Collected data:

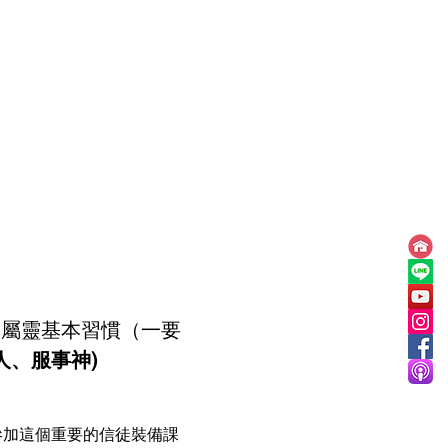
是屬靈基本習慣（一要
、服事神)  
參加這個重要的信徒裝備課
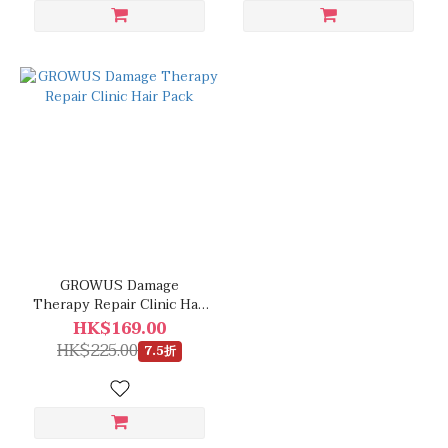
GROWUS Damage
Therapy Repair Clinic Hair
Pack
HK$169.00
HK$225.00
7.5折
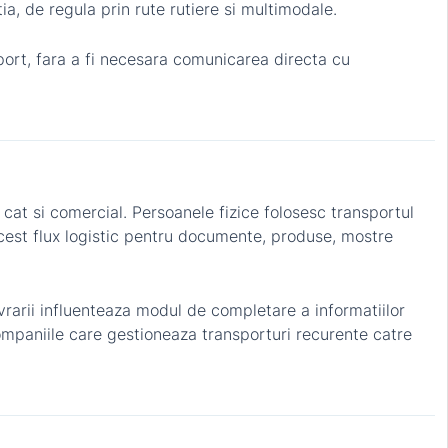
ia, de regula prin rute rutiere si multimodale.
sport, fara a fi necesara comunicarea directa cu
 cat si comercial. Persoanele fizice folosesc transportul
acest flux logistic pentru documente, produse, mostre
ivrarii influenteaza modul de completare a informatiilor
 companiile care gestioneaza transporturi recurente catre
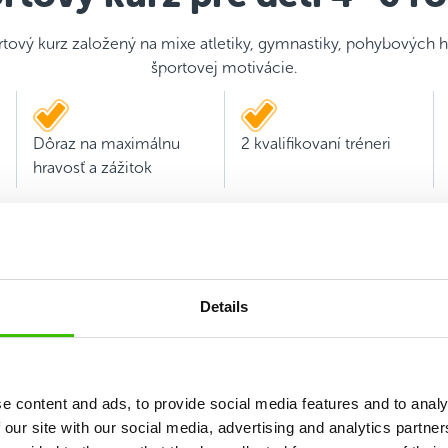
rtový kurz založený na mixe atletiky, gymnastiky, pohybových h
športovej motivácie.
Dôraz na maximálnu
2 kvalifikovaní tréneri
hravosť a zážitok
Details
e content and ads, to provide social media features and to analy
 our site with our social media, advertising and analytics partn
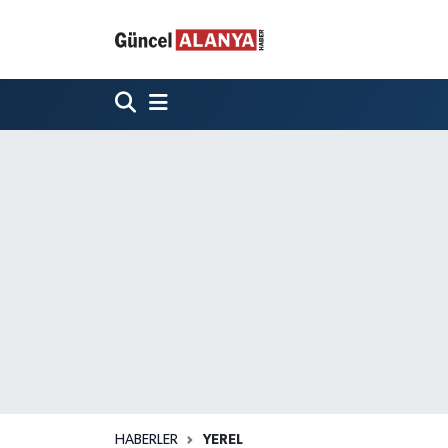
HABERLER
YEREL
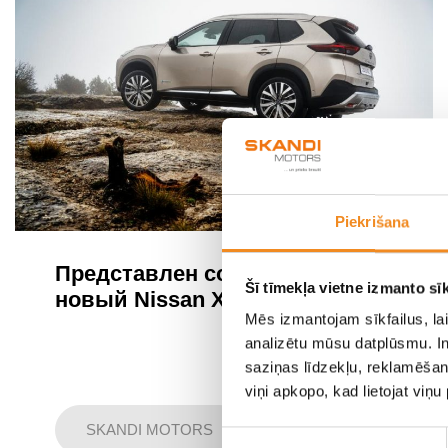
Piekrišana
Представлен совершенно
Šī tīmekļa vietne izmanto sīk
новый Nissan X-Trail
Mēs izmantojam sīkfailus, lai
analizētu mūsu datplūsmu. In
saziņas līdzekļu, reklamēšana
viņi apkopo, kad lietojat viņ
SKANDI MOTORS
Piekrišanas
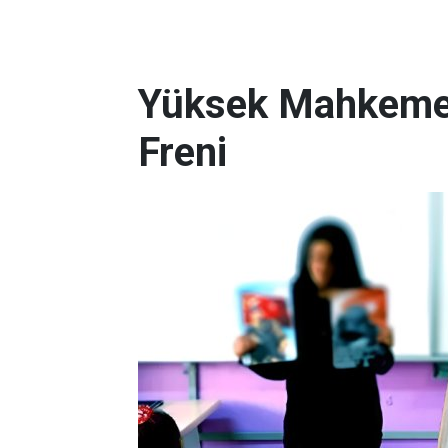
Yüksek Mahkeme
Freni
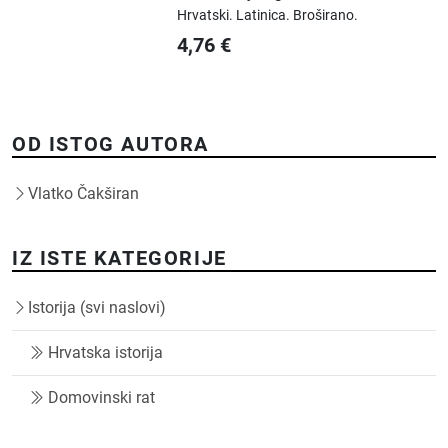
Hrvatski.
Latinica.
Broširano.
4,76
€
OD ISTOG AUTORA
Vlatko Čakširan
IZ ISTE KATEGORIJE
Istorija (svi naslovi)
Hrvatska istorija
Domovinski rat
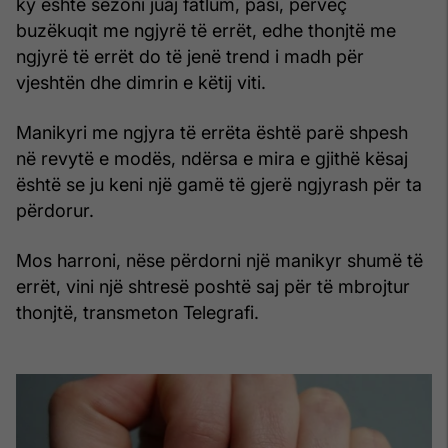
ky është sezoni juaj fatlum, pasi, përveç
buzëkuqit me ngjyrë të errët, edhe thonjtë me
ngjyrë të errët do të jenë trend i madh për
vjeshtën dhe dimrin e këtij viti.
Manikyri me ngjyra të errëta është parë shpesh
në revytë e modës, ndërsa e mira e gjithë kësaj
është se ju keni një gamë të gjerë ngjyrash për ta
përdorur.
Mos harroni, nëse përdorni një manikyr shumë të
errët, vini një shtresë poshtë saj për të mbrojtur
thonjtë, transmeton Telegrafi.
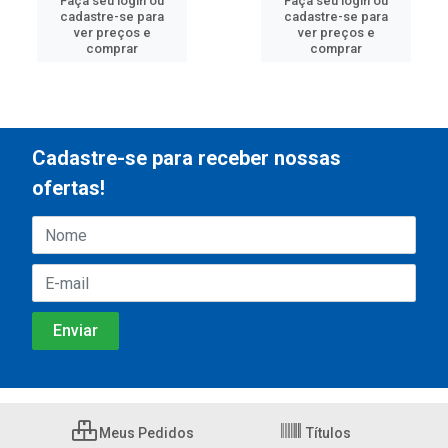
Faça seu login ou
Faça seu login ou
cadastre-se para
cadastre-se para
ver preços e
ver preços e
comprar
comprar
Cadastre-se para receber nossas
ofertas!
Meus Pedidos
Títulos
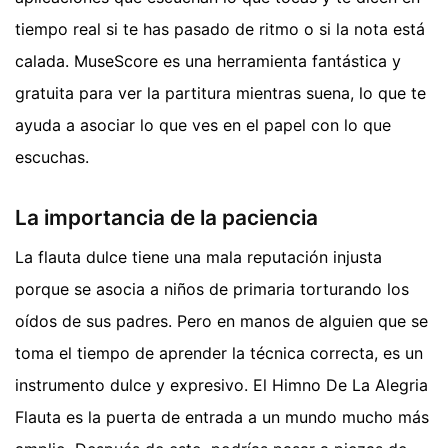
tiempo real si te has pasado de ritmo o si la nota está
calada. MuseScore es una herramienta fantástica y
gratuita para ver la partitura mientras suena, lo que te
ayuda a asociar lo que ves en el papel con lo que
escuchas.
La importancia de la paciencia
La flauta dulce tiene una mala reputación injusta
porque se asocia a niños de primaria torturando los
oídos de sus padres. Pero en manos de alguien que se
toma el tiempo de aprender la técnica correcta, es un
instrumento dulce y expresivo. El Himno De La Alegria
Flauta es la puerta de entrada a un mundo mucho más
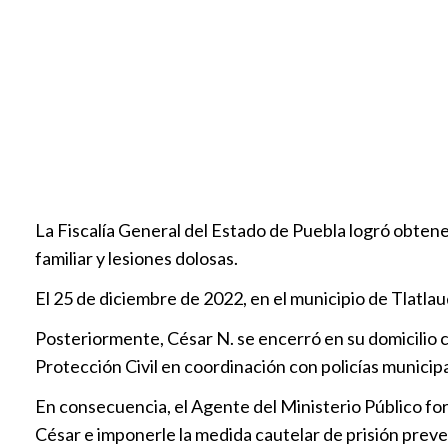
La Fiscalía General del Estado de Puebla logró obtener
familiar y lesiones dolosas.
El 25 de diciembre de 2022, en el municipio de Tlatla
Posteriormente, César N. se encerró en su domicilio con
Protección Civil en coordinación con policías municipa
En consecuencia, el Agente del Ministerio Público fo
César e imponerle la medida cautelar de prisión preven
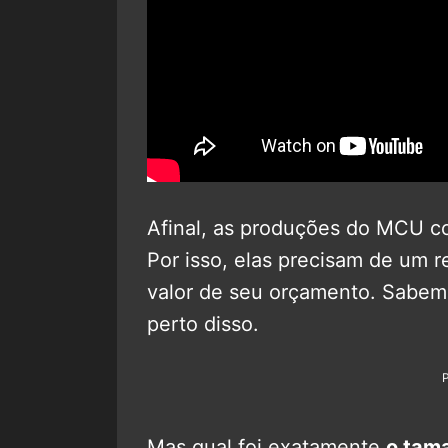
Afinal, as produções do MCU 
Por isso, elas precisam de um r
valor de seu orçamento. Sabem
perto disso.
Mas qual foi exatamente
o tama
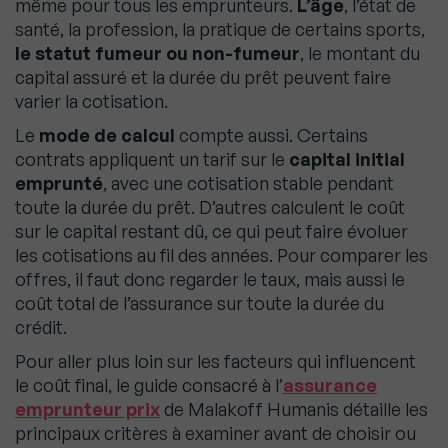
même pour tous les emprunteurs.
L’âge
, l’état de
santé, la profession, la pratique de certains sports,
le statut fumeur ou non-fumeur
, le montant du
capital assuré et la durée du prêt peuvent faire
varier la cotisation.
Le
mode de calcul
compte aussi. Certains
contrats appliquent un tarif sur le
capital initial
emprunté
, avec une cotisation stable pendant
toute la durée du prêt. D’autres calculent le coût
sur le capital restant dû, ce qui peut faire évoluer
les cotisations au fil des années. Pour comparer les
offres, il faut donc regarder le taux, mais aussi le
coût total de l’assurance sur toute la durée du
crédit.
Pour aller plus loin sur les facteurs qui influencent
le coût final, le guide consacré à l’
assurance
emprunteur prix
de Malakoff Humanis détaille les
principaux critères à examiner avant de choisir ou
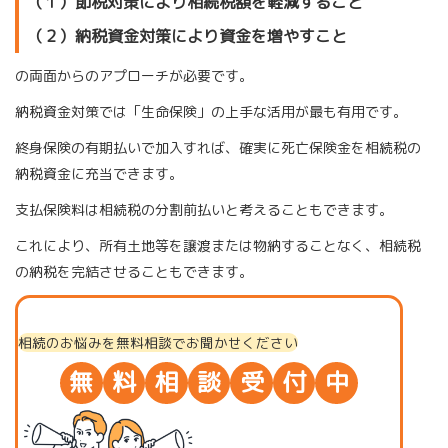
（１）節税対策により相続税額を軽減すること
（２）納税資金対策により資金を増やすこと
の両面からのアプローチが必要です。
納税資金対策では「生命保険」の上手な活用が最も有用です。
終身保険の有期払いで加入すれば、確実に死亡保険金を相続税の
納税資金に充当できます。
支払保険料は相続税の分割前払いと考えることもできます。
これにより、所有土地等を譲渡または物納することなく、相続税
の納税を完結させることもできます。
相続のお悩みを無料相談でお聞かせください
無
料
相
談
受
付
中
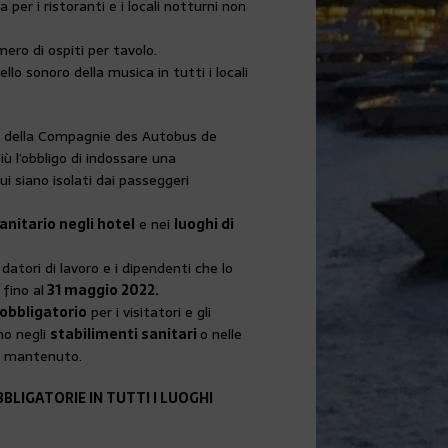
per i ristoranti e i locali notturni non
mero di ospiti per tavolo.
ivello sonoro della musica in tutti i locali
s
della Compagnie des Autobus de
ù l’obbligo di indossare una
ui siano isolati dai passeggeri
anitario negli hotel
e nei
luoghi di
i datori di lavoro e i dipendenti che lo
 fino al
31 maggio 2022.
obbligatorio
per i visitatori e gli
no negli
stabilimenti sanitari
o nelle
è mantenuto.
LIGATORIE IN TUTTI I LUOGHI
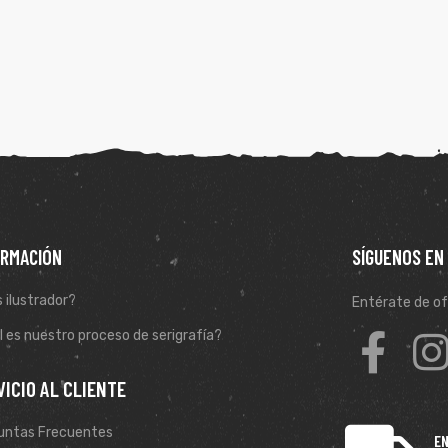
ORMACIÓN
SÍGUENOS EN
 ilustrador?
Entérate de of
 es nuestro proceso de serigrafía?
VICIO AL CLIENTE
untas Frecuentes
EN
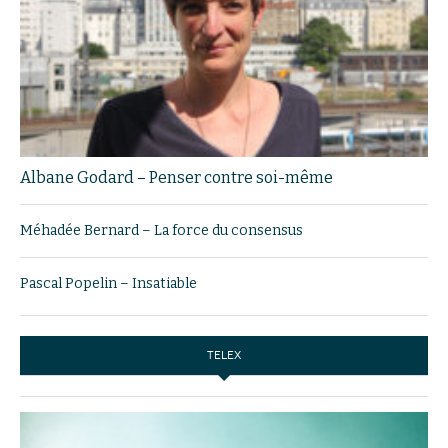
Albane Godard – Penser contre soi-même
Méhadée Bernard – La force du consensus
Pascal Popelin – Insatiable
TELEX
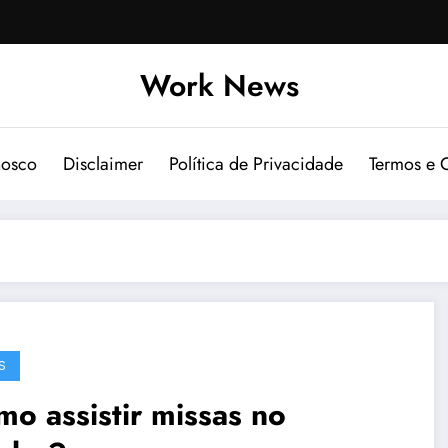
Work News
nosco
Disclaimer
Política de Privacidade
Termos e 
S
o assistir missas no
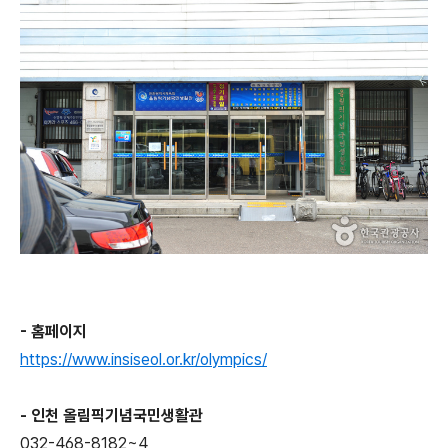
- 홈페이지
https://www.insiseol.or.kr/olympics/
- 인천 올림픽기념국민생활관
032-468-8182~4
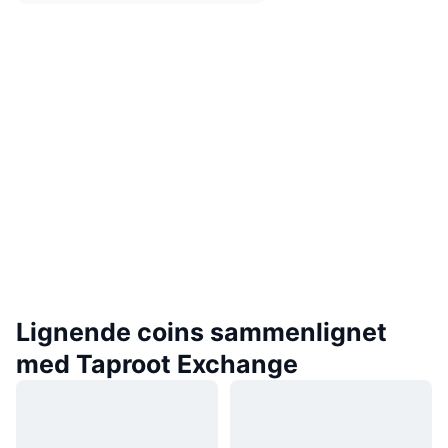
Lignende coins sammenlignet
med Taproot Exchange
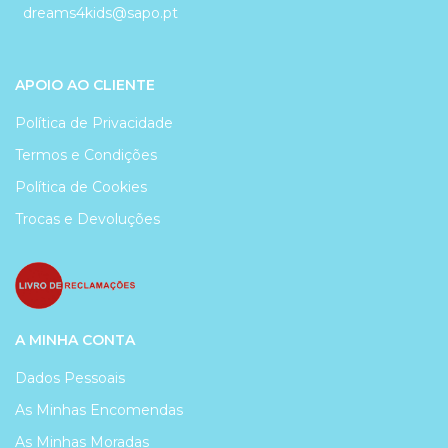
dreams4kids@sapo.pt
APOIO AO CLIENTE
Política de Privacidade
Termos e Condições
Política de Cookies
Trocas e Devoluções
A MINHA CONTA
Dados Pessoais
As Minhas Encomendas
As Minhas Moradas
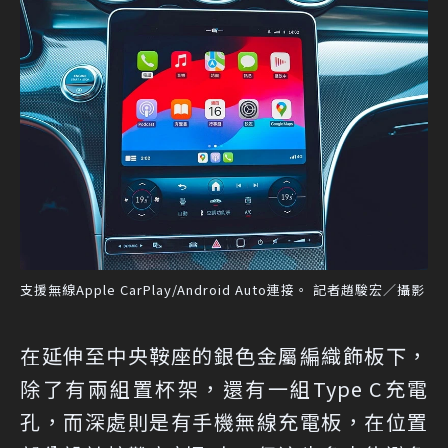
支援無線Apple CarPlay/Android Auto連接。 記者趙駿宏／攝影
在延伸至中央鞍座的銀色金屬編織飾板下，
除了有兩組置杯架，還有一組Type C充電
孔，而深處則是有手機無線充電板，在位置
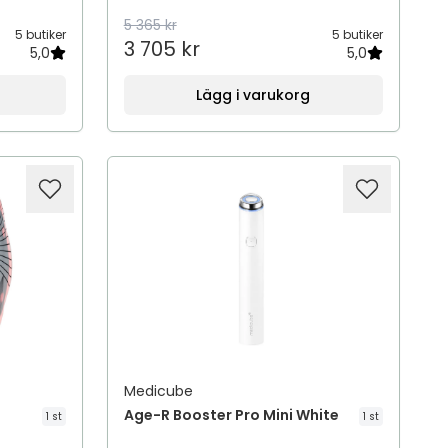
5 365 kr
5 butiker
5 butiker
3 705 kr
5,0
5,0
Lägg i varukorg
Medicube
t
Age-R Booster Pro Mini White
1 st
1 st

### What needs to be done
Above are the records; return the lines in them from the one with "ayuda a asociar" to the one with "En consecuencia, el", inclusive, exactly and without images.

### Task solution
ayuda a asociar lo que ves en el papel con lo que
escuchas.
La importancia de la paciencia
La flauta dulce tiene una mala reputación injusta
porque se asocia a niños de primaria torturando los
oídos de sus padres. Pero en manos de alguien que se
toma el tiempo de aprender la técnica correcta, es un
instrumento dulce y expresivo. El Himno De La Alegria
Flauta es la puerta de entrada a un mundo mucho más
La Fiscalía General del Estado de Puebla logró obtener
familiar y lesiones dolosas.
El 25 de diciembre de 2022, en el municipio de Tlatla
Posteriormente, César N. se encerró en su domicilio con
Protección Civil en coordinación con policías municipa
En consecuencia, el Agente del Ministerio Público fo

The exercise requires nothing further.